## Dataset excerpts
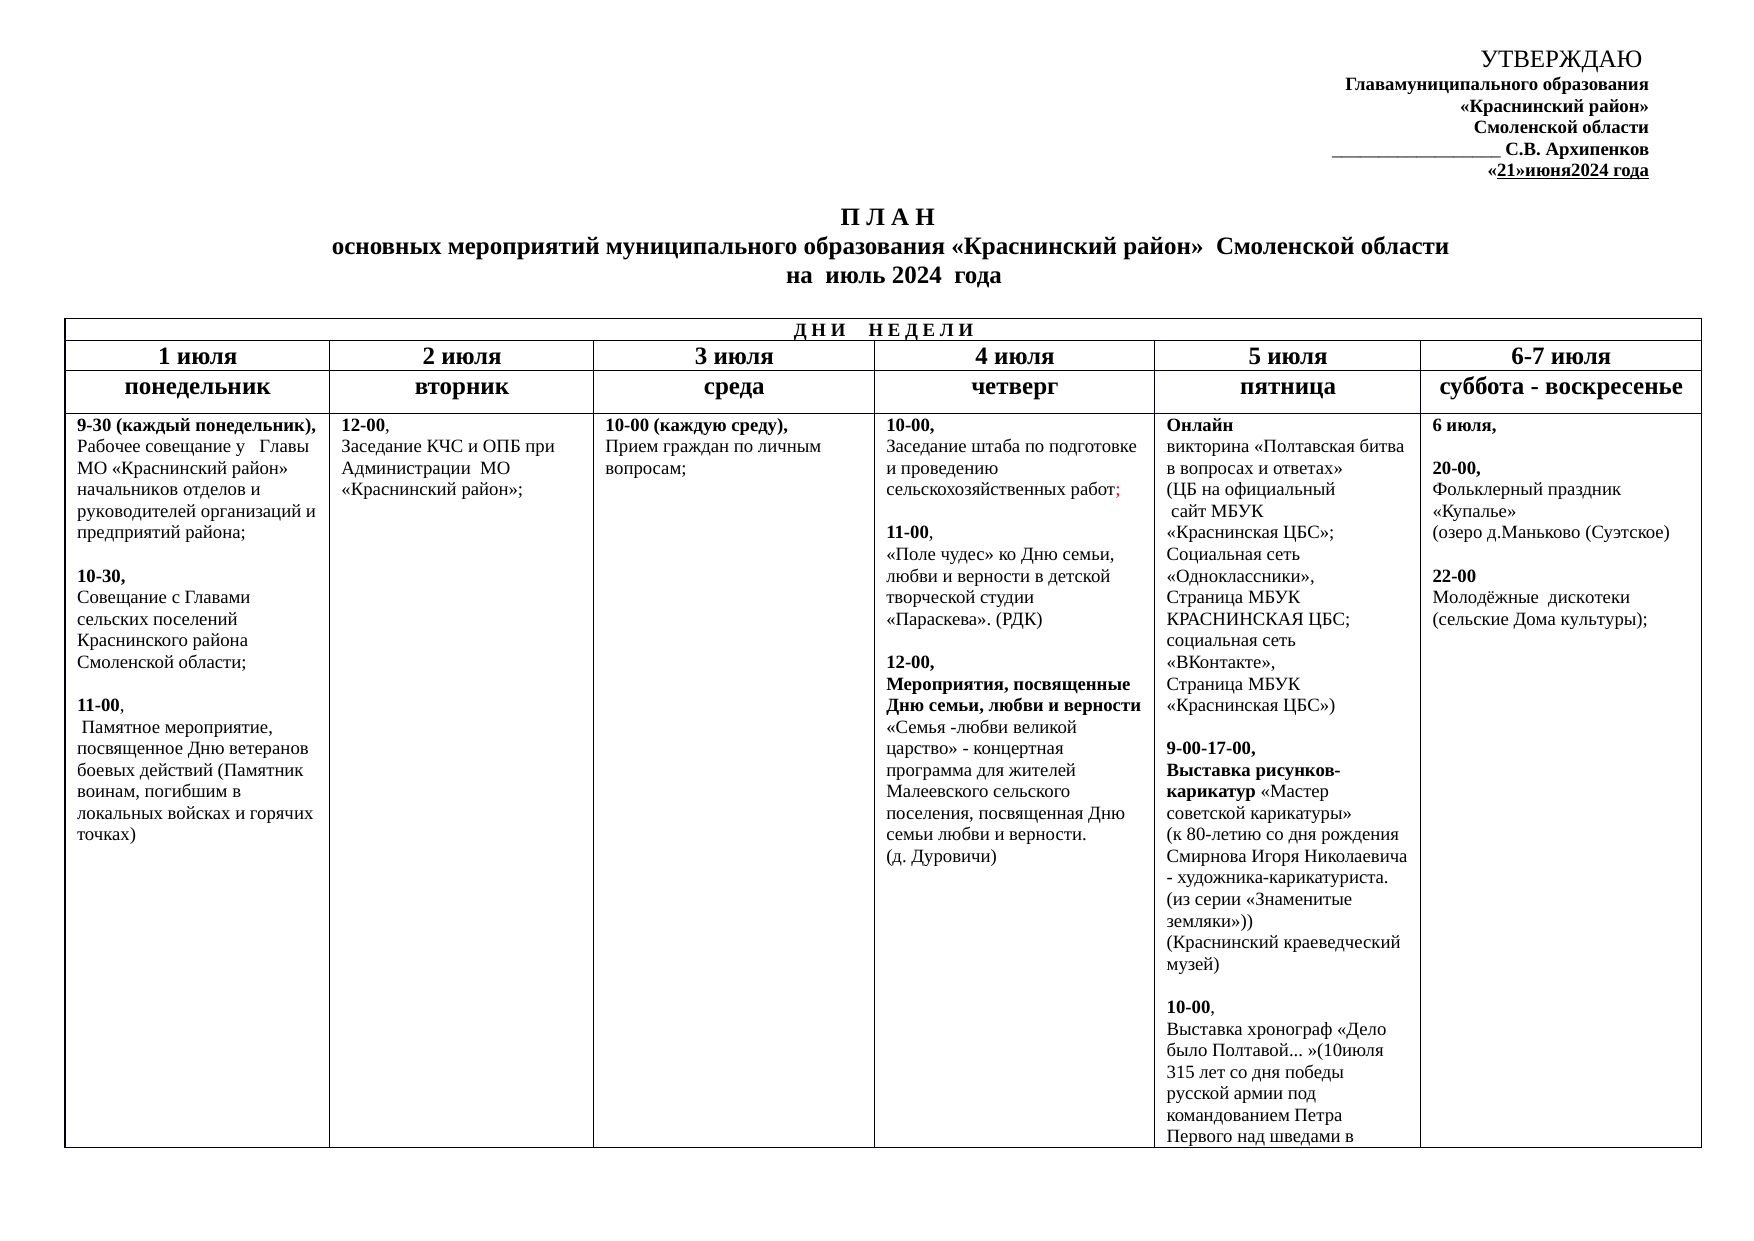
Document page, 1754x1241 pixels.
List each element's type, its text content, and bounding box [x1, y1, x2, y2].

table_cell 2 июля [330, 341, 593, 370]
table_cell 4 июля [875, 341, 1154, 370]
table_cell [330, 414, 593, 1147]
table_cell пятница [1155, 371, 1420, 413]
table_cell 1 июля [66, 341, 329, 370]
table_cell 5 июля [1155, 341, 1420, 370]
text «Краснинский район» [77, 95, 1649, 116]
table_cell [594, 414, 874, 1147]
text «21»июня2024 года [77, 159, 1649, 181]
table_cell суббота - воскресенье [1421, 371, 1701, 413]
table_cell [66, 414, 329, 1147]
table_cell 6-7 июля [1421, 341, 1701, 370]
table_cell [1421, 414, 1701, 1147]
text основных мероприятий муниципального образования «Краснинский район» Смоленской области [77, 231, 1698, 260]
text __________________ С.В. Архипенков [77, 138, 1649, 159]
text П Л А Н [77, 202, 1698, 231]
table_cell четверг [875, 371, 1154, 413]
text на июль 2024 года [77, 260, 1698, 289]
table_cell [875, 414, 1154, 1147]
table_cell понедельник [66, 371, 329, 413]
table_cell 3 июля [594, 341, 874, 370]
table_cell среда [594, 371, 874, 413]
table_header Д Н И Н Е Д Е Л И [66, 319, 1701, 340]
table_cell вторник [330, 371, 593, 413]
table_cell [1155, 414, 1420, 1147]
text Главамуниципального образования [77, 73, 1649, 95]
title УТВЕРЖДАЮ [77, 44, 1642, 73]
text Смоленской области [77, 116, 1649, 138]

## About this task
Your answer must be every record above, word for word, with no pictures.

## Written response
Document page, 1754x1241 pixels.
List each element's type, its text content, and bounding box [x1, y1, x2, y2].

table_cell 2 июля [330, 341, 593, 370]
table_cell 4 июля [875, 341, 1154, 370]
table_cell [330, 414, 593, 1147]
table_cell пятница [1155, 371, 1420, 413]
table_cell 1 июля [66, 341, 329, 370]
table_cell 5 июля [1155, 341, 1420, 370]
text «Краснинский район» [77, 95, 1649, 116]
table_cell [594, 414, 874, 1147]
text «21»июня2024 года [77, 159, 1649, 181]
table_cell суббота - воскресенье [1421, 371, 1701, 413]
table_cell [66, 414, 329, 1147]
table_cell 6-7 июля [1421, 341, 1701, 370]
table_cell [1421, 414, 1701, 1147]
text основных мероприятий муниципального образования «Краснинский район» Смоленской области [77, 231, 1698, 260]
text __________________ С.В. Архипенков [77, 138, 1649, 159]
text П Л А Н [77, 202, 1698, 231]
table_cell четверг [875, 371, 1154, 413]
text на июль 2024 года [77, 260, 1698, 289]
table_cell [875, 414, 1154, 1147]
table_cell понедельник [66, 371, 329, 413]
table_cell 3 июля [594, 341, 874, 370]
table_cell среда [594, 371, 874, 413]
table_header Д Н И Н Е Д Е Л И [66, 319, 1701, 340]
table_cell вторник [330, 371, 593, 413]
table_cell [1155, 414, 1420, 1147]
text Главамуниципального образования [77, 73, 1649, 95]
title УТВЕРЖДАЮ [77, 44, 1642, 73]
text Смоленской области [77, 116, 1649, 138]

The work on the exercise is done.